When it comes to restaurant food, the interest level remains high among today’s increasingly sophisticated consumers. It would have been hard to imagine that fact years ago when food was simply viewed as sustenance. Sure, it feeds a fundamental need, but, in the past, consumers’ knowledge and appreciation of food was limited at best and the extent of product available in the marketplace was dictated, in many cases, by price point. Today, consumers know nearly as much about food as the cooks who prepare it. And, interestingly, this fascination with the subject is being passed on to children as witnessed by the sophisticated choices they’re making in restaurants.

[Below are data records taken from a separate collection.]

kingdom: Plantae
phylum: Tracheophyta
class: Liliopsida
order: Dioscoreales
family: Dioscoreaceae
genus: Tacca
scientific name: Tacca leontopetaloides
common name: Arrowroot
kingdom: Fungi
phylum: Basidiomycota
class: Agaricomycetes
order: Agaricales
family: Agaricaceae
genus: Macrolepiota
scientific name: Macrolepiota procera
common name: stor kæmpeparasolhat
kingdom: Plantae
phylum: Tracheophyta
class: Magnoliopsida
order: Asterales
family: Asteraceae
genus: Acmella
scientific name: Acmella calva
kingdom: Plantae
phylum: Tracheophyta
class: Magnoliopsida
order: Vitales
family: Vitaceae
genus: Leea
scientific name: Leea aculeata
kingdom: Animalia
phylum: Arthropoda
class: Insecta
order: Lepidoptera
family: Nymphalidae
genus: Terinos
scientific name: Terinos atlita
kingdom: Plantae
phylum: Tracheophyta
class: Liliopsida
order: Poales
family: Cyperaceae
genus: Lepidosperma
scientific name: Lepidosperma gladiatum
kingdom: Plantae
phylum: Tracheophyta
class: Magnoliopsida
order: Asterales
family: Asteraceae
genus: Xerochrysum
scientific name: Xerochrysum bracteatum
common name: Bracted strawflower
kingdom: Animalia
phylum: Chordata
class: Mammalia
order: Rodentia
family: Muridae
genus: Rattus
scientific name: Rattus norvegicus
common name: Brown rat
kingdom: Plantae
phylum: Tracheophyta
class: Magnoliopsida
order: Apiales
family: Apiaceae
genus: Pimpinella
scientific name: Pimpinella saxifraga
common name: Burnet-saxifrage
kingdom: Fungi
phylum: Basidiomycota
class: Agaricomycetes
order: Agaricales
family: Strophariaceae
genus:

While this love affair with food bodes well for the foodservice industry, there are ramifications. For example, consumers and advocates now take the health impacts of their culinary choices more seriously than ever, leading to greater interest in food, from the choices made at the farm level to the choices made about the fish and seafood harvested from our oceans. No longer are ingredients chosen simply because they taste good but also because they’re good for us and for the environment. Sustenance and sustainability now naturally go hand and hand. Similarly, topics such as climate change, carbon footprint and the viability of farms are creating a crescendo of concerns from consumers and advocates alike — not to mention, our growing concerns about obesity.
One need only look at the recent vilification of certain diets and ingredients to understand food has power to elicit both fervor and fear. As a recent example, sugar has become the latest ingredient to come under attack. This past spring, the movie “Fed Up” (see story on p. 38) was released, offering a scathing indictment of the white stuff. As a recent story in The Globe and Mail stated, “For decades many believed the only damage sugar caused was tooth decay and weight gain. But, in recent years, the case against it has been building with fantastic speed, and now a growing chorus of physicians and scientists believe the dangers are comparable to those of smoking.” Sound harsh? Perhaps, but it’s yet another reminder that food can spur fear and loathing in some consumers.
Suffice it to say, food is crucial to our lives and at the heart of the restaurant industry. So, the more we understand the ingredients (see profiles starting on p. 20) being used, the recipes being developed, and the trends and issues impacting consumer choices, the better armed chefs and operators are to run successful businesses. After all, what is food without the chefs who turn the raw product into a finished meal? This month’s series of chefs’ profiles puts it all into perspective by showcasing how these talented toques are interpreting today’s culinary reality in their respective kitchens (see profiles starting on p. 31).
In addition to our themed issue, this summer we’re pleased to present a special supplement on Tim Hortons. The iconic chain is celebrating its 50th anniversary this year and will be hosting its annual conference for franchisees this summer in Toronto. As one of the industry’s biggest success stories, its history is one that has become part of the Canadian fabric. We hope you enjoy the special report. And, we salute Canada’s number-1 foodservice chain for its success and longevity.